Ibu Kota Baru ala Jokowi dan Cerita Lama Ancaman Terorisme
Senada dengan Teuku, pengamat militer dan pertahanan negara, Connie Rahakundini Bakrie, menilai pemindahan ibu kota harus turut diiringi dengan perubahan doktrin sistem pertahanan negara yang lebih visioner dan mapan lagi.
Sebab, paparnya, ancaman hankam bagi Indonesia akan terus berkembang di masa depan dengan atau tanpa pemindahan ibu kota.
Connie menuturkan Indonesia sudah tidak bisa lagi mengandalkan doktrin strategi pertahanan yang pasif atau inward looking, apalagi Jokowi telah mendeklarasikan bahwa Indonesia merupakan poros maritim dunia pada 2014 lalu. Sebagai negara poros maritim dunia, Connie menuturkan pertahanan Indonesia sudah seharusnya bermain di level kawasan.
"ini momentum penting untuk mengubah doktrin hankam Indonesia menjadi outward looking strategy," kata Connie.
"Jadi ancaman hankam sudah tidak boleh kita tunggu di rumah. Misalkan kita tahu ada ancaman terorisme dari selatan Filipina, kita sudah tidak bisa nunggu itu masuk ke wilayah kita dulu, tapi begitu tau (ada ancaman tersebut) ya kita harus langsung kerahkan pasukan ke wilayah itu. Kalau sekarang hankam Indonesia masih sifatnya defensive," ucap dia menambahkan.

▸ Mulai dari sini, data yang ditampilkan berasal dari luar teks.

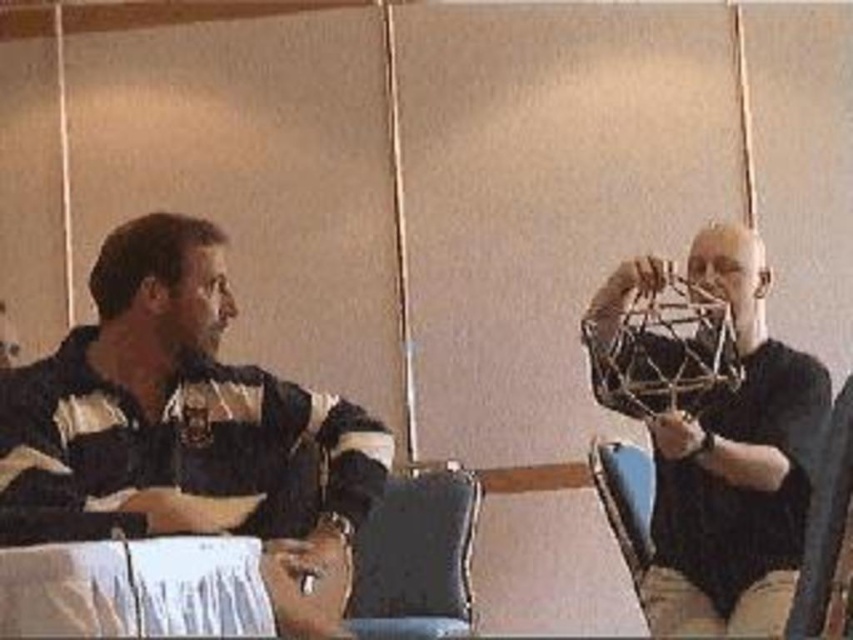
Question: Does striped jersey shirt at left appear over dark gray fabric chair at lower center?

Choices:
 (A) no
 (B) yes

Answer: (B)

Question: Which point is farther to the camera?

Choices:
 (A) striped jersey shirt at left
 (B) metallic gold geometric structure at right

Answer: (B)

Question: Does metallic gold geometric structure at right have a smaller size compared to dark gray fabric chair at lower center?

Choices:
 (A) no
 (B) yes

Answer: (A)

Question: Which object is the closest to the metallic gold geometric structure at right?

Choices:
 (A) striped jersey shirt at left
 (B) dark gray fabric chair at lower center

Answer: (A)

Question: Which object is closer to the camera taking this photo?

Choices:
 (A) striped jersey shirt at left
 (B) metallic gold geometric structure at right

Answer: (A)

Question: Is striped jersey shirt at left to the right of metallic gold geometric structure at right from the viewer's perspective?

Choices:
 (A) yes
 (B) no

Answer: (B)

Pemindahan ibu kota ke Kalimantan Timur memang dinilai mempengaruhi lanskap serta perhitungan ancaman terhadap hankam negara. Secara geografis, letak Kutai dan Penajam lebih dekat ke perbatasan bagian utara Indonesia yang berbatasan langsung (darat) dengan Malaysia dan Brunei.

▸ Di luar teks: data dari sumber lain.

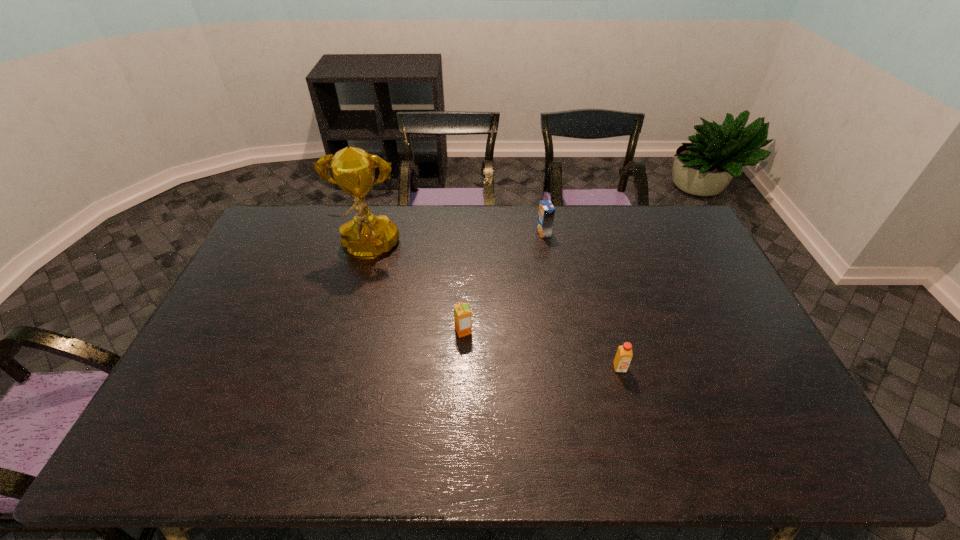
This screenshot has width=960, height=540. Identify the location of award. (x=366, y=236).

Locate an element on the screen. Image resolution: width=960 pixels, height=540 pixels. the tallest object is located at coordinates point(366,236).

Image resolution: width=960 pixels, height=540 pixels. Find the location of `the farthest orange juice`. the farthest orange juice is located at coordinates (546, 213).

You are a GUI agent. You are given a task and a screenshot of the screen. Output one action in this format:
    pyautogui.click(x=<x>, y=<y>)
    Task: Click on the second orange juice from right to left
    This screenshot has height=540, width=960.
    Given the screenshot: What is the action you would take?
    pyautogui.click(x=546, y=213)

Image resolution: width=960 pixels, height=540 pixels. I want to click on the second object from left to right, so click(x=462, y=314).

Find the location of a particular element. The height and width of the screenshot is (540, 960). the third farthest object is located at coordinates (462, 314).

Locate an element on the screen. The height and width of the screenshot is (540, 960). the nearest orange juice is located at coordinates [x=624, y=354].

Where is `the nearest object`? This screenshot has width=960, height=540. the nearest object is located at coordinates (624, 354).

This screenshot has height=540, width=960. In order to click on free space located on the front side of the leftmost object in this screenshot , I will do `click(340, 350)`.

Locate an element on the screen. vacant space situated 0.290m on the right of the farthest orange juice is located at coordinates (629, 232).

Tak hanya itu, Pulau Kalimantan juga tak begitu jauh letaknya dari wilayah selatan Filipina dan Laut China Selatan yang rawan konflik.
Perairan dan wilayah selatan Filipina sarat akan aktivitas kelompok militan. Wilayah itu bahkan dinilai sebagai "sarang" kelompok teroris seperti ISIS di Asia Tenggara.
Sementara itu, Laut China Selatan menjadi rawan konflik setelah Pemerintahan Presiden Xi Jinping mengklaim 90 persen wilayah di perairan itu sebagai kedaulatannya. Beijing juga terus menegaskan pengaruhnya di perairan itu dengan membangun pulau buatan dan menempatkan instalasi militer di sana.
Connie mengatakan doktrin hankam Indonesia harus bisa beradaptasi dengan situasi dan potensi ancaman yang semakin dinamis ini. Dia menganggap ancaman terbesar yang harus diantisipasi Indonesia bukan lagi sebatas potensi perang antar-negara, tetapi lebih kepada risiko serangan siber dan serangan udara pihak asing.
Demi menghadapi ancaman-ancaman tersebut, Connie menganggap Indonesia harus benar-benar membangun jaringan komando terpusat militer yang lebih terintegrasi lagi. Angkatan darat, laut, dan udara TNI menurutnya sudah tidak bisa berjalan sendiri-sendiri.
Selain itu, pemerintah juga harus menjalankan pembaruan alat utama pertahanan dan persenjataan secara konsisten dan terukur sesuai kebutuhan, bukan kemampuan daya beli. Kapasitas kekuatan personel dan persenjataan, papar Connie, harus sudah ditetapkan berdasarkan perhitungan ancaman yang ada dan kebutuhan negara.
"Jadi penetapan anggaran pertahanan sudah seharusnya ditetapkan berdasarkan perhitungan ancaman dan kebutuhan, berdasarkan idealnya itu berapa. Saat ini kan anggaran hankam masih bertumpu pada minimum essential forces," kata Connie.
Selain itu, ia juga menegaskan pemerintah harus bisa konsisten menjalankan visi dan misi hankam negara apalagi jika pemindahan ibu kota benar-benar terjadi. Sebab, menurutnya proses administrasi dan politik untuk memindahkan ibu kota tidak akan selesai hanya dalam lima tahun ke depan.
Selain itu, pemindahan ibu kota juga mengharuskan pemerintah membangun sejumlah infrastruktur militer baru di Kutai dan Penajam. Pembangunan tersebut akan memakan waktu yang lama, sementara ancaman hankam akan selalu ada setiap saat.
"Kita harus yakin betul bahwa kekuatan hankam kita masif, jangan sampai road map pertahanan baru karena pemindahan ibu kota sudah dibuat berdasarkan analisis ancaman, kebutuhan, dan visi ke depannya, tiba-tiba ketika nanti ganti presiden rencana itu berubah lagi," kata Connie.